Até a primeira semana de junho deste ano, 130.219 pessoas foram atendidas nos postos de saúde e hospitais do Estado com sintomas de doença diarreica aguda (DDA). Em 2012, no mesmo período, esse número era de 87.596. Apesar de os órgãos responsáveis afirmarem categoricamente que a água para consumo humano está sendo bem tratada, Pernambuco apresentou um assustador aumento de 48,6% de doentes por ingerirem o líquido repleto de coliformes, além de seis mortes (nos municípios de Salgueiro, Afrânio, Santa Terezinha, Arcoverde e Iati).
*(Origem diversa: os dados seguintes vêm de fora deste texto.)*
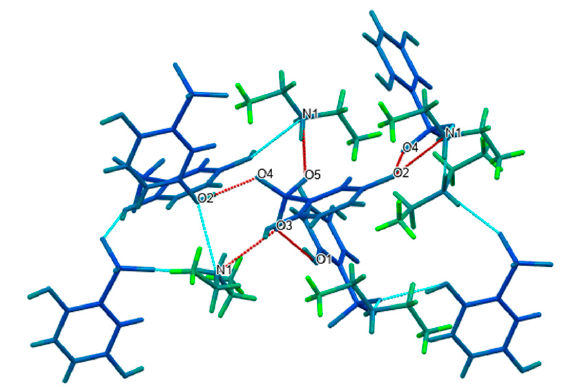
Figure 11. The 3D packing structure of the diethylammonium salt of DBS.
Esse número pode ser maior, conforme mostrou nesse domingo a reportagem do JC: somente em Águas Belas, dois bebês morreram, este mês, após chegarem ao hospital com forte disenteria.
A seca fez com que a distribuição e a responsabilidade pela água se tornasse ainda mais complexa: atualmente, circulam no Estado, principalmente nas áreas atingidas pela estiagem, carros-pipa operados pelo Exército (governo federal), Estado (ação coordenada pela Secretaria de Agricultura e Reforma Agrária e Instituto Agronômico de Pernambuco) e pelos municípios (através dos Conselhos Municipais de Desenvolvimento). A descentralização da distribuição foi assinada em maio do ano passado pelo governador Eduardo Campos.
Apesar disso, todas as instâncias responderam, cada uma à sua maneira, que não há como fiscalizar a contento a água que está sendo compartilhada. São os pipeiros, grande parte deles contratados em situação emergencial (Operação Carro-pipa), os responsáveis pela colocação do cloro e dos testes para checar se o líquido está apto para ser bebido. Outra resposta comum dos gestores é que as infecções, que têm levado principalmente crianças à morte, podem ter origem na falta de higiene da população. A suposição pode estar correta em parte, mas atribuir um aumento de quase 50% da doença apenas aos consumidores é no mínimo risível.
O Exército afirma que as águas vindas nos caminhões, distribuídas nos locais de maior colapso (zona rural), são em grande parte extraídas de poços já tratados (pela Compesa) e que todos os pipeiros a serviço do órgão (contratados em cada cidade atendida) recebem kit com cloro e aparelho que mede se a quantidade colocada está boa. “O pipeiro tem obrigação de fazer a limpeza da água”, afirma o tenente-coronel Keunny Raniere, chefe da seção de Comunicação Social do Comando Militar do Nordeste.
É a mesma afirmação do diretor de Extensão Rural do IPA e coordenador da Operação Carro-pipa no Estado, Genil Gomes. “Os pipeiros são os responsáveis por colocar cloro nos caminhões. São orientados para isso, devem colocar o cloro e esperar meia hora até que a água esteja limpa.” O problema é que o cloro é volátil, e evapora da água em um curto espaço de tempo. Caso o líquido seja novamente contaminado no processo de extração, acondicionamento (passando pela tubulação e permanecendo no caminhão) e entrega, será recebido como bom para beber. Gomes não crê que o aumento de 48,6% de doentes no Estado por DDA em relação a 2013 esteja relacionado à água dos caminhões. “Se você entregar o cloro ao agricultor, às famílias, é mais difícil eles usarem o material para limpar a água. Por isso já a entregamos limpa nas comunidades”. Os pipeiros do Exército recebem cloro. Os do Estado, não. Questionado sobre a razão, então, de tantos doentes em Pernambuco, ele é sintético: “Isso só a Secretaria de Saúde é que pode dizer.”
SEM PRECISÃO - A secretaria também não sabe precisar a resposta. Preocupada com o aumento dos casos e existência dos óbitos, a SES reuniu, na semana passada, representantes dos 86 municípios em situação de epidemia em um seminário realizado em Pesqueira. Representantes do Ministério Público de Pernambuco também compareceram. “É difícil identificar de onde vem essa água contaminada, se foi de carro-pipa, se foi de poço, cacimba... estamos investigando para saber a origem. Mas já intensificamos a distribuição de hipoclorito e cloro”, diz a diretora geral de Controle de Doenças e Agravos da SES, Roselene Hans, comentando que, no ano passado, havia realizado reuniões e capacitações em diversas prefeituras sobre o tema. Mas, como em diversos locais os gestores municipais não foram reeleitos, o trabalho terá que ser refeito.
É nesse cenário complexo, onde, em pleno século 21 e intensa industrialização do Estado, uma doença típica de países não desenvolvidos acomete milhares de pernambucanos. É nesse cenário que, neste momento, em algum sítio sertanejo, mais uma família abastece sua cisterna com uma água que, no final, ninguém pode garantir se está realmente limpa. Caso não, será mais fácil para todos apontar para o pipeiro.